The confirmation of green fluorescent protein (GFP)–tagged lentivirus reverse infection efficiency in mammalian cells. (A) GFP expressed 16 HeLa cell spots and magnified one spot image. (B) The quantitative analysis graph of GFP-positive cells and nuclei numbers of (A) (representative of n = 16 array spots). (C) GFP expressed cell spots in various cell lines. (D) The quantitative analysis graph of nuclei numbers of (A) (representative of n = 4 array spots). The spots were detected by siGLO (Cy3); green is GFP-expressed cells, and blue is nucleus. The measurement of nuclei numbers and GFP-positive cells was analyzed by the cell-scoring parameter of MetaXpress software. Each error bar represents the mean ± SD. All scale bars = 100 µm.

Some researchers have investigated cell-defined microarrays using a combination of siRNA and a liposome transfection reagent.^9,13 Although the “cell-defined” concept is effective for the control of spreading, liposome reverse transfection is limited to gene delivery for various cell types in microarray systems, despite the development of numerous transfection reagents. Researchers have suggested the use of a lentivirus microarray to overcome the transfection limitations of liposomes, but it is unclear whether the use of lentivirus resolves the spreading issue.^6–8 Therefore, we propose a CDLM technique that is more effective for gene delivery and the control of spreading.

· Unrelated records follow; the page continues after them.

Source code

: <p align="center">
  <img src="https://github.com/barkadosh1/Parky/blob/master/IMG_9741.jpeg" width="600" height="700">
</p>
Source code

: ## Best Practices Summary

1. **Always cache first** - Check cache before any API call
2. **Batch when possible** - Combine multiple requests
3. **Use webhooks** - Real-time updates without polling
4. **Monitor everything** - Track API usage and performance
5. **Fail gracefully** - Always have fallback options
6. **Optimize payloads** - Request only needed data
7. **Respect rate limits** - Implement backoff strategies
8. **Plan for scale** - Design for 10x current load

The CDLM technique was developed by optimization of a lentivirus mixture, examination of lentivirus spot activity conservation, and application to various cell lines. The technique has two advantages: it facilitates easy gene transfer for various cell types using lentivirus and allows miniaturization for HTS by microarray. However, cell-defined culture on an uncoated slide by only controlling attachment timing is not possible in all cell lines; human bone marrow stromal cells (hBMSCs) attached and grew on an uncoated glass coverslip, despite a weak environment for the cells. Previously, we used slides coated with specific substances, such as a hydrogel that restricted cell attachment, for the development of a cell-defined siRNA microarray (CDSM) for hBMSCs, and the slide allowed greater clear cell spot formation. ¹³ Therefore, if hydrogel-coated slides are used, we expect to improve the quality of CDLM.

In conclusion, we developed an optimized protocol for lentivirus microarray, which is a powerful tool for gene functional studies, and demonstrated its application to various cell lines. This result offers a basis for the development of more effective cell-based microarray systems.